75  

Если вопрос о трезвости сыграл, таким образом, роль в смещении Коковцова с поста министра финансов, то несомненно решающей причиной его смещения с поста председателя Совета министров была дорогая царю и царице идея возврата к неограниченному самодержавию, превращению законодательных палат в законосовещательные, «народу — мнение, царю — решение».

Идея возврата к старому не оставляла царя со дня подписания манифеста 17 октября, и первый шаг был сделан указом 3 июня 1907 года, изменившим — без участия законодательных палат — избирательный закон. Поскольку шаг этот прошел успешно, Николай II — не посвящая в свои планы Столыпина, сторонника сотрудничества с дворянско-буржуазной Думой, — в 1909 и 1910 годах попросил министра юстиции И. Г. Щегловитова с председателем Государственного Совета М. Г. Акимовым рассмотреть вопрос о преобразовании обеих палат в законосовещательные. Оба они, несмотря на консервативные взгляды, отнеслись к этому отрицательно, и Акимов сказал царю, что «худ или хорош этот порядок, но на нем помирился весь мир».

Летом 1911 года Л. Н. Тихомиров подал записку о законосовещательной Думе Столыпину, и тот, менее чем за два месяца до смерти, наложил резолюцию: «Все эти прекрасные теоретические рассуждения на практике оказались бы злостной провокацией и началом новой революции». Скорее всего записка Тихомирова и резолюция Столыпина были известны царю, такого рода записки получал он и от генерала Богдановича, и от князя Мещерского.

Владимир Петрович князь Мещерский, достигший к описываемому времени семидесяти пяти лет, был фигурой патетической и в то же время не совсем чистой. Внук нашего знаменитого историографа Карамзина, унаследовал он монархический образ мыслей — по-семейному естественный, а не карьерный. Никакой карьеры он и не сделал, если не считать карьерой близость его к двум последним императорам — близость эта странным образом прерывалась Александром III на одиннадцать, а Николаем II на девять лет. С 1872 года издавал он еженедельную газету «Гражданин», сначала редактируемую Достоевским, а затем самим Мещерским, — газета с маленьким тиражом, но читаемая царями, была сильным оружием в его руках как для проповедования идей, так и для сведения счетов. Человек сильного темперамента, способен он был увлекаться людьми, как увлекался он Витте, а затем в ярости порывать с ними. Мог он втираться в доверие, нашептывать, как нашептывал царю, мог улавливать заветные мысли собеседника и в угоду ему подхватывать их — но мог и резко возражать, так, защищал он равноправие евреев, несмотря на известный ему антисемитизм Николая II. Две печальные черты накладывали отпечаток на его облик. Во-первых, он все время вымогал для себя и своей газеты денежные подачки у царя и министров — тем самым свое перо как бы ставя им на службу за плату, и хотя он, как исправник в «Дубровском», мог и взятку взять, и человека посадить, все же отпечаток угодничества лег на него. Во-вторых, он был гомосексуалистом, на что русское общество в то время смотрело не так, как американское сегодня, мало того, он изо всех сил старался проталкивать и пристраивать своих, как он их называл, «духовных детей» — некоторые из этих «детей» уже появились и еще появятся на этих страницах.

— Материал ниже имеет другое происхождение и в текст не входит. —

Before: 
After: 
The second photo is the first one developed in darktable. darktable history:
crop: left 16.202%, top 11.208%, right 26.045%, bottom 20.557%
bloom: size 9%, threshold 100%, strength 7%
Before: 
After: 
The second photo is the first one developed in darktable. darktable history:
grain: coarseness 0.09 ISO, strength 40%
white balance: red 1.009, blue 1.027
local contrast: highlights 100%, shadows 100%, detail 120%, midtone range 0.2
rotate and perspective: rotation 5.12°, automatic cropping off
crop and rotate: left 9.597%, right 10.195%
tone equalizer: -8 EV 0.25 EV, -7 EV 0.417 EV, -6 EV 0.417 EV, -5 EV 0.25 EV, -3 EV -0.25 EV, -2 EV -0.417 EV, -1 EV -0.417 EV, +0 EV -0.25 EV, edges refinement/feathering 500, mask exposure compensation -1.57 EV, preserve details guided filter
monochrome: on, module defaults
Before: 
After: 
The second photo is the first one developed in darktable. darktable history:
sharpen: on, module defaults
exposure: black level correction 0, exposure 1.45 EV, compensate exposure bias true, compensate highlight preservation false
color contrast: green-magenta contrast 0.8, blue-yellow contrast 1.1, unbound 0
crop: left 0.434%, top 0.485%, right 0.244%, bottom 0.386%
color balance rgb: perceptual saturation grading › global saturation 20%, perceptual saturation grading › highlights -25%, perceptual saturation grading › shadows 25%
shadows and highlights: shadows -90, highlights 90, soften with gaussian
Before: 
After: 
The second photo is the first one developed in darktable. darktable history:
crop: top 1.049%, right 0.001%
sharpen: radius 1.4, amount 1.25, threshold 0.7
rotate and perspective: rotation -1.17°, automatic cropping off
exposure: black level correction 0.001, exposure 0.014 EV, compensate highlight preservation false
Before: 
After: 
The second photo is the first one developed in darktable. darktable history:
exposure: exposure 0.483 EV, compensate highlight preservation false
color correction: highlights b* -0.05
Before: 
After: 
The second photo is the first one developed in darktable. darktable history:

Близкий к Николаю II в начале царствования — он играл роль такого же «вздрючивателя волн», как позднее Распутин, — Мещерский к концу 1905 года был совершенно отстранен, но весной 1913-го «старая дружба вернулась окончательно», как писал ему царь. Зная, что восстановление самодержавия — заветная мысль царя и царицы, и сам ее вполне разделяя, Мещерский проводил ее в своей газете, писал о ней царю и всячески поддерживал в ней своего молодого друга Н. А. Маклакова.

Лично приятный царю и своим обожанием, и своими забавами, Н. А. Маклаков был его единственным настоящим единомышленником в Совете министров. Он был черниговским губернатором, когда царь после покушения на Столыпина посетил Чернигов, и здесь, как писал впоследствии Маклаков царю, «у раки святого Феодосия Черниговского Господь… послал Вам мысль призвать меня на пост министра». По определению своего сотрудника К. Д. Кафафова, он вообще "был министр-лирик, у него не было никаких резолюций, кроме «неужели», «когда же», «доколе это будет». Не обязанный Распутину своим назначением и мало соприкасавшийся с ним, Маклаков никогда о нем отрицательно не высказывался, что, вероятно, тоже нравилось царю.